Atatürk, çiftçiyi topraklandırma konusunu pek çok kez dile getirmiş olmasına karşın ciddi bir girişimde bulunmamıştır. Bu konudaki tek ciddi girişim 1944 yılında yapılmış, o da CHP’nin bölünmesiyle sonuçlanmıştır.
Atatürk’ün sözedilen dönemde Meclis’ten çıkarmak isteyip de başaramadığı bir kanun örneği var ise bunu ATAM akademisyenleri herhalde açıklayacaklardır.

Karalamak yerine bir şeyler yapmak...

Atatürk Araştırma Merkezi’nin “maddi hata” olarak gösterdiği noktalara ilişkin görüşümüz bu…
Eleştirilere hak veremesek de devletin Atatürk’ü araştırmakla görevli merkezinin, bir sinema belgeselini ciddiyetle inceleyip yorum hazırlamasını, olumlu bir çaba olarak değerlendiriyoruz.
70 yıl boyunca Atatürk’e ilişkin derli toplu bir film çalışması için önayak olmak şöyle dursun, bu işe kalkışanları bezdirmiş devletten gelen açıklamanın en sevindirici bölümü sanırız şu itiraf ve hazırlık cümleleridir:
“Akademik bir müessesenin idarecileri konumundaki akademisyenler olarak bu son derece hayati konuda şimdiye kadar yeterli ve gerekli çalışmaların ortaya konmamış olması eksikliğini kabul etmek durumundayız.
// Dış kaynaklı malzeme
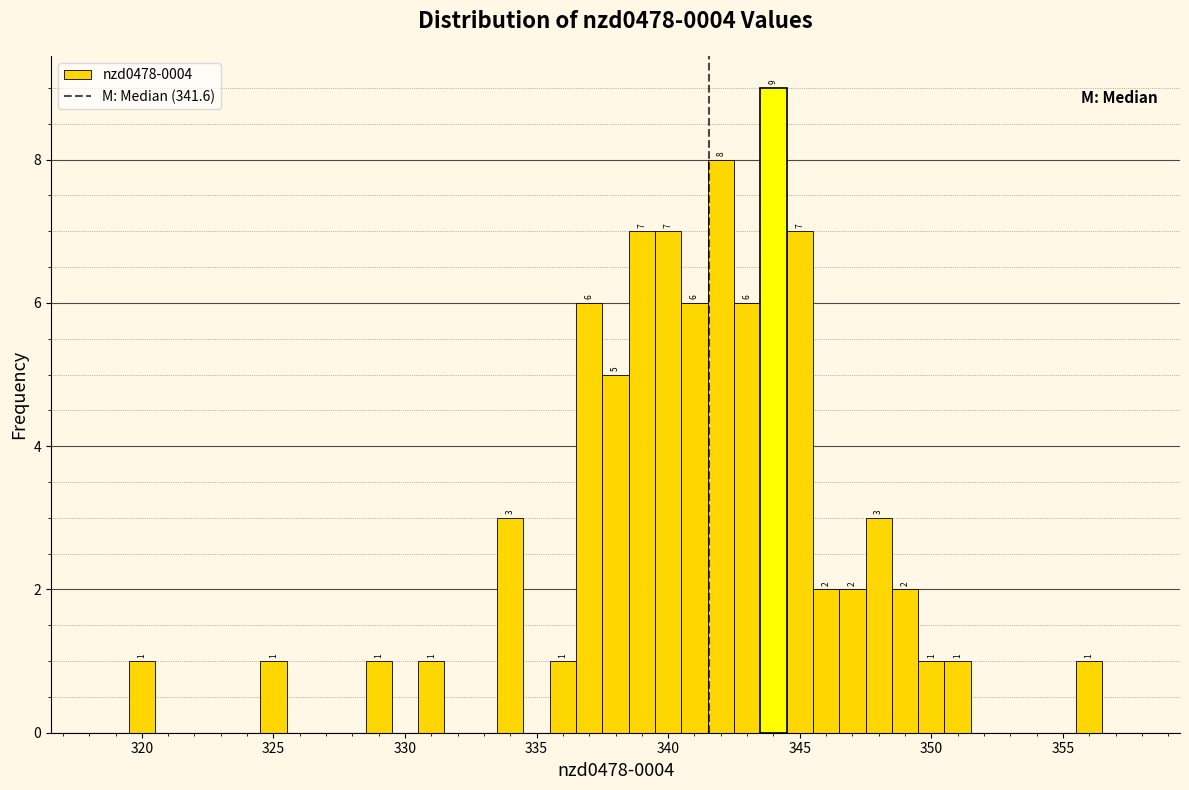

Read against the x-axis, roughly where is the centre of the tallest bar?

344.0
Ancak tarihçi olmayan birinin kendi penceresinden gördüğü Atatürk’ün film yapılmış kompozisyonuna itiraz etmek yerine ondan çok daha iyisini yaparak cevap vermenin bizlerin konumuna daha uygun düştüğü kanaatindeyiz. Atatürk Araştırma Merkezi olarak bu konudaki eksiği gidermek için üzerimize düşen görevin bilincindeyiz. Bu görevi yerine getirmeye yönelik hazırlıklarımızın devam etmekte olduğunu kamuoyunun bilgisine sunarız.”
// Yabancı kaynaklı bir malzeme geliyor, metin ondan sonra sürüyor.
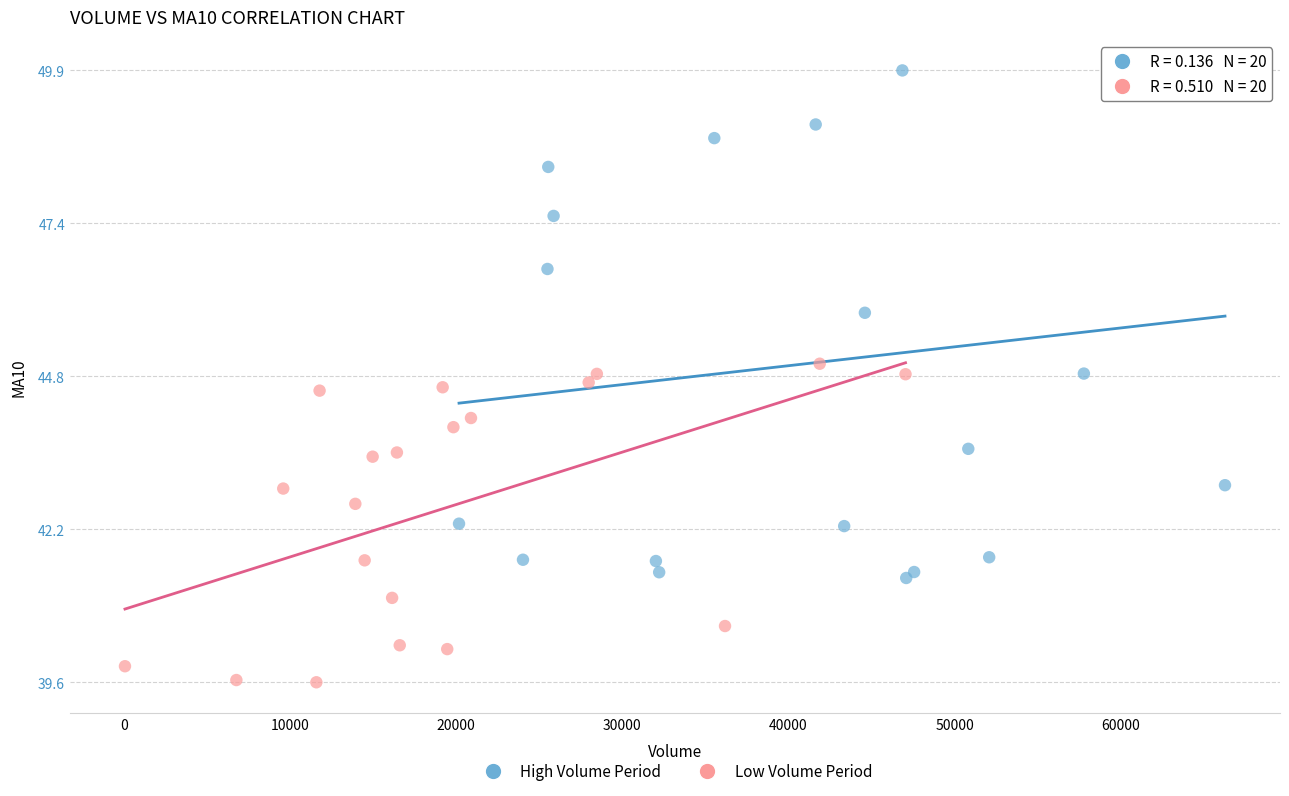

Which series has the largest Y range (max minus min)?

High Volume Period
70 yıl boyunca gösterilmemiş gayretin bu vesileyle hatırlanması ve devletin “Çok ihmal ettik. Artık bir şeyler yapanları karalamak yerine biz de bir şey yapsak iyi olur” noktasına gelmiş olması, belki de “Mustafa”nın, en büyük katkısı olarak tarihe geçecektir.